Vodafone has confirmed that it will implement the Interpol filter of child-porn sites, and is preparing the necessary infrastructure to have it go live next year.
The telecommunications company previously pledged its support for the voluntary filter in July this year, but had not committed to whether it would actually implement it. Now, as first spotted by Delimiter, Vodafone has decided to make the plunge.
During a Senate Standing Committee (PDF) in October, Australian Greens Senator Scott Ludlam clarified the process that ISPs go through when signing on to a voluntary filter.

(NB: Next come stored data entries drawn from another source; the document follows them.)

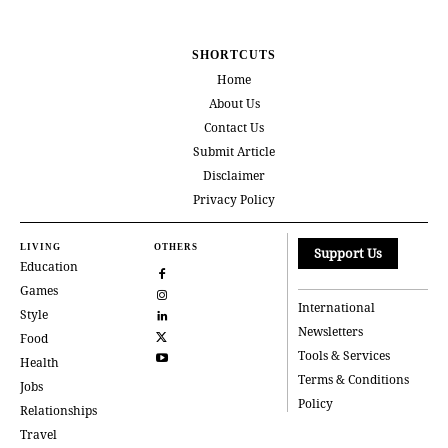
SHORTCUTS
Home
About Us
Contact Us
Submit Article
Disclaimer
Privacy Policy
LIVING
OTHERS
Support Us
Education
Games
International
Style
Newsletters
Food
Tools & Services
Health
Terms & Conditions
Jobs
Policy
Relationships
Travel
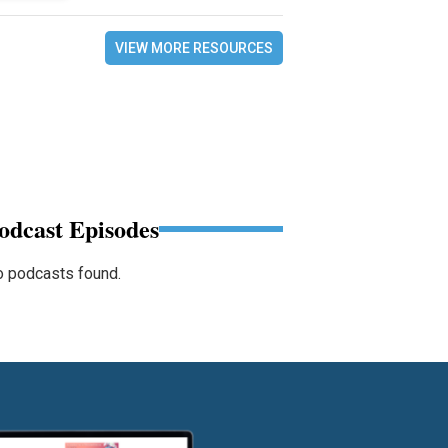
VIEW MORE RESOURCES
odcast Episodes
 podcasts found.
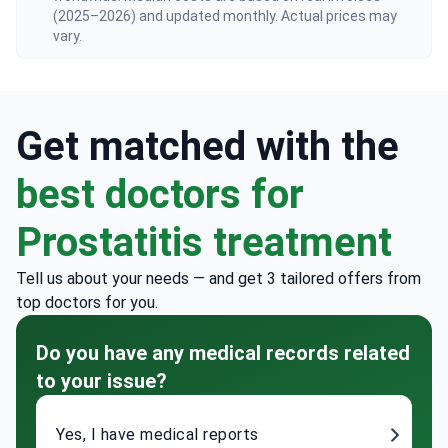
(2025–2026) and updated monthly. Actual prices may
vary.
Get matched with the
best doctors for
Prostatitis treatment
Tell us about your needs — and get 3 tailored offers from
top doctors for you.
Do you have any medical records related
to your issue?
Yes, I have medical reports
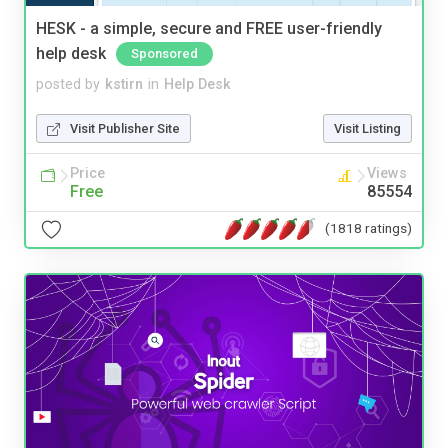
HESK - a simple, secure and FREE user-friendly
help desk
Sponsored
posted by
kstirn
in
Help Desk
Visit Publisher Site
Visit Listing
Price
Views
Free
85554
(1818 ratings)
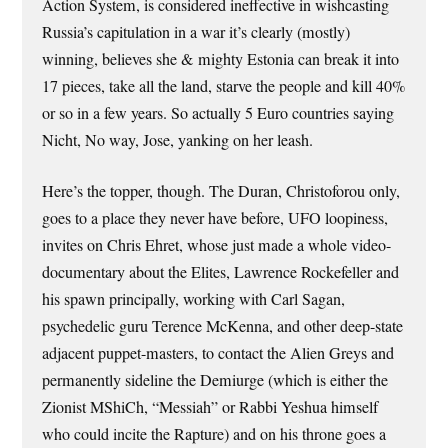
Action System, is considered ineffective in wishcasting
Russia’s capitulation in a war it’s clearly (mostly)
winning, believes she & mighty Estonia can break it into
17 pieces, take all the land, starve the people and kill 40%
or so in a few years. So actually 5 Euro countries saying
Nicht, No way, Jose, yanking on her leash.
Here’s the topper, though. The Duran, Christoforou only,
goes to a place they never have before, UFO loopiness,
invites on Chris Ehret, whose just made a whole video-
documentary about the Elites, Lawrence Rockefeller and
his spawn principally, working with Carl Sagan,
psychedelic guru Terence McKenna, and other deep-state
adjacent puppet-masters, to contact the Alien Greys and
permanently sideline the Demiurge (which is either the
Zionist MShiCh, “Messiah” or Rabbi Yeshua himself
who could incite the Rapture) and on his throne goes a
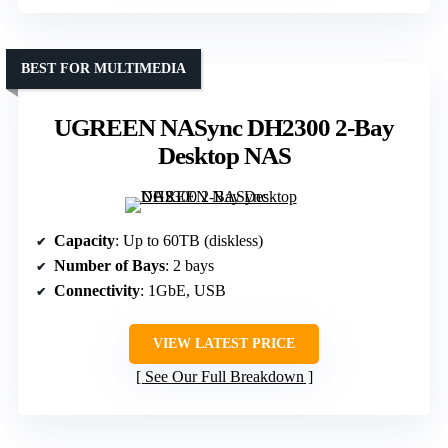
BEST FOR MULTIMEDIA
UGREEN NASync DH2300 2-Bay
Desktop NAS
Capacity
: Up to 60TB (diskless)
Number of Bays
: 2 bays
Connectivity
: 1GbE, USB
VIEW LATEST PRICE
See Our Full Breakdown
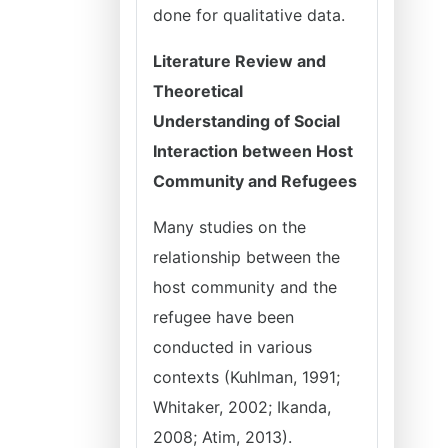
done for qualitative data.
Literature Review and
Theoretical
Understanding of Social
Interaction between Host
Community and Refugees
Many studies on the
relationship between the
host community and the
refugee have been
conducted in various
contexts (Kuhlman, 1991;
Whitaker, 2002; Ikanda,
2008; Atim, 2013).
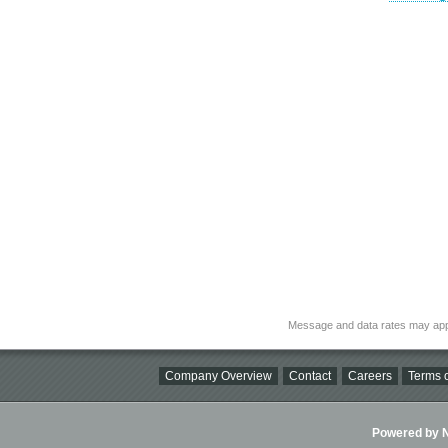
Message and data rates may app
Company Overview
Contact
Careers
Terms o
Powered by Ni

The Australian Federal Police (AFP) makes a section 313 request — a reference to section 313 in the Telecommunications Act that outlines the obligations of carriers and ISPs to assist government agencies — when an ISP indicates that they wish to participate in the Interpol filter, and have in place, or are readying, their technical infrastructure to implement it.
Such requests are indicative of an ISP's involvement in the filter; although Vodafone has stated that it has not yet received a section 313 request, it confirmed that it has a in-principle agreement with the AFP to implement the filter.
"We have had discussions with the AFP, and, as you would expect, VHA [Vodafone] willingly cooperates with law-enforcement agencies to provide necessary assistance based on prescribed processes, including responding to requests under section 313," the company stated.
The company expects that its infrastructure will be ready to roll out the filter sometime next year.
It will join Optus, Telstra (which has already blocked 84,000 requests through its filter) and CyberOne. Ludlam noted that the AFP has issued five section 313 requests to Australian ISPs, meaning that two participating ISPs remain unconfirmed.
The five ISPs don't match the estimated 80 to 90 per cent adoption rate by user base that the Internet Industry Association (IIA) previously forecast in June this year.